Problem statement ▸
Please retype the entries below word for word, passing over every picture.

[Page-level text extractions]
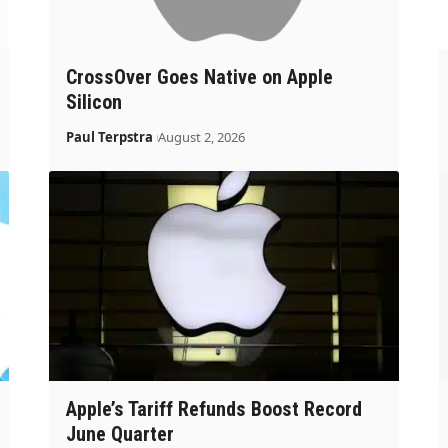
CrossOver Goes Native on Apple
Silicon
Paul Terpstra
August 2, 2026
Apple’s Tariff Refunds Boost Record
June Quarter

Solution below ▸
CrossOver Goes Native on Apple
Silicon
Paul Terpstra
August 2, 2026
Apple’s Tariff Refunds Boost Record
June Quarter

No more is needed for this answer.